Il premier ungherese Viktor Orbán, parlando alla radio di Stato, ha accusato la presidente di avere «volontariamente o no attaccato l’unità europea»: «Fin dall’inizio abbiamo chiaramente indicato che c’è una linea rossa: l’embargo sull’energia» e «le sanzioni al petrolio sarebbero una bomba atomica per la nostra economia». È contestata anche l’inclusione nella black list del capo della Chiesa ortodossa russa, il patriarca Kirill. Il ministro della Transizione ecologica, Roberto Cingolani, ha detto a il Giornale d’Italia che «siamo l’unico Paese che si sta rendendo veramente autonomo» dalla Russia.

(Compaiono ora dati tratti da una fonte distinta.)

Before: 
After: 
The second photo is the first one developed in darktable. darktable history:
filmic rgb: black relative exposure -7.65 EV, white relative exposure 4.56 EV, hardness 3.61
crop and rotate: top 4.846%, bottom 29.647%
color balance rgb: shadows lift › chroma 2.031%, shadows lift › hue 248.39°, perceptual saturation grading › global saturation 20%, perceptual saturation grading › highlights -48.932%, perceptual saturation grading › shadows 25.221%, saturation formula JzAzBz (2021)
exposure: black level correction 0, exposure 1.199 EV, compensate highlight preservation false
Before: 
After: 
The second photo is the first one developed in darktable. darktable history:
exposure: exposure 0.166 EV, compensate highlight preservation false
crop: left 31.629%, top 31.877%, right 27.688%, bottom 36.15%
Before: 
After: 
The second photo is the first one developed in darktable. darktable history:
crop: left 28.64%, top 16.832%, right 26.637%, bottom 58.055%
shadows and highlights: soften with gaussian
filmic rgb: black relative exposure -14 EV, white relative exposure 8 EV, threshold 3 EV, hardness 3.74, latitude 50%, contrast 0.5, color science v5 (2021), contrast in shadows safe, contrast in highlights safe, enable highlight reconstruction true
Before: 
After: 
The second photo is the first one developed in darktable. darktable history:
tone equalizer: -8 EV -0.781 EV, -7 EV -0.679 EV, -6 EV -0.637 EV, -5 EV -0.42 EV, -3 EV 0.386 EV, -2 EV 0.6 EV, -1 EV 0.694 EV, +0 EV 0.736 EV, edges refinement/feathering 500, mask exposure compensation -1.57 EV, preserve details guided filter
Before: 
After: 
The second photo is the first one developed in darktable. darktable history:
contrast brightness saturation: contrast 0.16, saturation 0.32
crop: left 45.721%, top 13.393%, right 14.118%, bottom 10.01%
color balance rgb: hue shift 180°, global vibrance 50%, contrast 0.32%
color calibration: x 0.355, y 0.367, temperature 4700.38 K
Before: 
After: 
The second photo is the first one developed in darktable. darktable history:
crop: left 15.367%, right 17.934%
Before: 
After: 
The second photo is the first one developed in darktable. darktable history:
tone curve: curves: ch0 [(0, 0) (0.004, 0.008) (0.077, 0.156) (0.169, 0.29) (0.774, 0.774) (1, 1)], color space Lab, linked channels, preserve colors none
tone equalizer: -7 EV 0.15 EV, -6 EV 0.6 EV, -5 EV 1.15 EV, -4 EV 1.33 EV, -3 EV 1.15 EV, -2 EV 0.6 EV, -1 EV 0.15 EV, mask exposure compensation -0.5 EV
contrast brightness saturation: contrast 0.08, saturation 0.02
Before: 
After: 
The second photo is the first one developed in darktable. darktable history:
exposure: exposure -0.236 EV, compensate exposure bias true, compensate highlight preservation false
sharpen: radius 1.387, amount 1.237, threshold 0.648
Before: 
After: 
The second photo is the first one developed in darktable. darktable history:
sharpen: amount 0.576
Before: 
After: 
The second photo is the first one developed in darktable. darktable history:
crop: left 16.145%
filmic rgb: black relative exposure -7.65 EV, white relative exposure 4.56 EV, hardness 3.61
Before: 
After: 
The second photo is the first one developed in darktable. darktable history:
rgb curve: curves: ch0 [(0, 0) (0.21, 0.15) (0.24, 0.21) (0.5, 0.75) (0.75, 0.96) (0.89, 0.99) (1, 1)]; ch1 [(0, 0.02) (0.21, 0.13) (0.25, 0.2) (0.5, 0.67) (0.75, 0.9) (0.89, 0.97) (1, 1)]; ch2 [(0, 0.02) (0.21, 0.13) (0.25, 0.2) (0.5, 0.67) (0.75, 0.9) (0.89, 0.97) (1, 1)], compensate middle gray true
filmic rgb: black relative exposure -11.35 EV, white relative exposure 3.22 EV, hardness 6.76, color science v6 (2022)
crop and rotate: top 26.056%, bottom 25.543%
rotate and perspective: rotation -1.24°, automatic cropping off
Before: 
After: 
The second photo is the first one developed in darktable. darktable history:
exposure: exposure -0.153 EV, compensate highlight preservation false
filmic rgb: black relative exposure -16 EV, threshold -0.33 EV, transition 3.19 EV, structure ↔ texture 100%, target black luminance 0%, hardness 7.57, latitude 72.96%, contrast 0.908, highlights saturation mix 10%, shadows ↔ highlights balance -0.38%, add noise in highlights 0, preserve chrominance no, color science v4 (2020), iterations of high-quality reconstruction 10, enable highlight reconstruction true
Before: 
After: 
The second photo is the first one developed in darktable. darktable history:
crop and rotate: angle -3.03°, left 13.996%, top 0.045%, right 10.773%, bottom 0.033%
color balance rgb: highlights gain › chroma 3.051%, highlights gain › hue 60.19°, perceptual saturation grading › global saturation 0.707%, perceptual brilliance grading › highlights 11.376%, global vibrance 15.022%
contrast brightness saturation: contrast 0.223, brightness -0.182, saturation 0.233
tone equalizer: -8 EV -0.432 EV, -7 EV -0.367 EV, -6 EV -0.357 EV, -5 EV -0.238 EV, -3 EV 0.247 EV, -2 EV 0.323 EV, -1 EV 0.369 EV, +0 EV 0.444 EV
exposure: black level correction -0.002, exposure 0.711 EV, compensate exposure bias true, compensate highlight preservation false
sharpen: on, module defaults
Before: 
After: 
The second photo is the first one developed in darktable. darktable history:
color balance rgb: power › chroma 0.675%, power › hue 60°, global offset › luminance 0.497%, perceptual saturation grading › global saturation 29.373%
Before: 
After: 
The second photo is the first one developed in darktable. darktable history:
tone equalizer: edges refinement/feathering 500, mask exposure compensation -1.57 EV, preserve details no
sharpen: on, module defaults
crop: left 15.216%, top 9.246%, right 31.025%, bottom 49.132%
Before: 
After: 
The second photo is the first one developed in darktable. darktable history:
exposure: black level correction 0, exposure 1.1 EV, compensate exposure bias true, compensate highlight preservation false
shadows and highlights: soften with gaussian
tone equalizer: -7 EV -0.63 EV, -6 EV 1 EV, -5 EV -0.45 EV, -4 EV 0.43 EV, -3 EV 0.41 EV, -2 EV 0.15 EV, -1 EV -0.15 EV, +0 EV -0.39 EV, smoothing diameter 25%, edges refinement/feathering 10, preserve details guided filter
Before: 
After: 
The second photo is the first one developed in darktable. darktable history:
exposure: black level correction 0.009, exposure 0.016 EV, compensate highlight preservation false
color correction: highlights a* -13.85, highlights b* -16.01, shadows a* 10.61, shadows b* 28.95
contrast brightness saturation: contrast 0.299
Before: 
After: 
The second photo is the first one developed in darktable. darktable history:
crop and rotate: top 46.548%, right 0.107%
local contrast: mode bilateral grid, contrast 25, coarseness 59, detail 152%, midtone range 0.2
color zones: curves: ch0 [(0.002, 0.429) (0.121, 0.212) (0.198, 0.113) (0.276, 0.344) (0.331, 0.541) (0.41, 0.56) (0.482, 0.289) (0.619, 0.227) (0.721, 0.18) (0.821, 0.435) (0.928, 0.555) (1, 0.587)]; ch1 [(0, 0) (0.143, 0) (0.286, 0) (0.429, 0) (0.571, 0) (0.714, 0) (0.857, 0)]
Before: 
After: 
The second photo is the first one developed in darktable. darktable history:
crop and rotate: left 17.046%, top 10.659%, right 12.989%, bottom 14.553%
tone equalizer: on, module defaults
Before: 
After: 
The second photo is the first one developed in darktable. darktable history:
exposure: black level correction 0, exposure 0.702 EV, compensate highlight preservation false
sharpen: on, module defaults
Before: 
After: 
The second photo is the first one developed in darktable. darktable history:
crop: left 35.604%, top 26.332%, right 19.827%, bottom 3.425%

Ieri la riunione degli ambasciatori presso la Ue non ha raggiunto un’intesa ma c’è la «volontà politica da parte dei 27 Stati membri, inclusa l’Ungheria — spiegava una fonte diplomatica Ue — di arrivare a un accordo». Nella versione rivista della proposta della Commissione la deroga è stata allungata al 2024 per Ungheria e Slovacchia (inizialmente fino al 2023) e ne è stata introdotta una per la Repubblica Ceca (2023). Non sono state accolte le richieste della Bulgaria che ha uno sbocco sul mare. Per gli altri Paesi l’ipotesi è di un embargo sulle importazioni dalla Russia entro sei mesi per il greggio ed entro fine anno per i prodotti raffinati. Restano le resistenze sulla durata delle deroghe e sulle compensazioni economiche per i Paesi che dovranno adeguare le proprie raffinerie che finora hanno trattato il petrolio russo. L’Ungheria non ha ancora ricevuto il via libera al Recovery Plan. Per Budapest è un’occasione per avere fondi senza vincoli.
Resta aperta anche la questione del trasporto del petrolio russo su navi battenti bandiera dell’Ue. I tre mesi in più per lo stop non convincono Grecia, Malta e Cipro. Questa misura, osservano, avvantaggerà solo gli armatori turchi.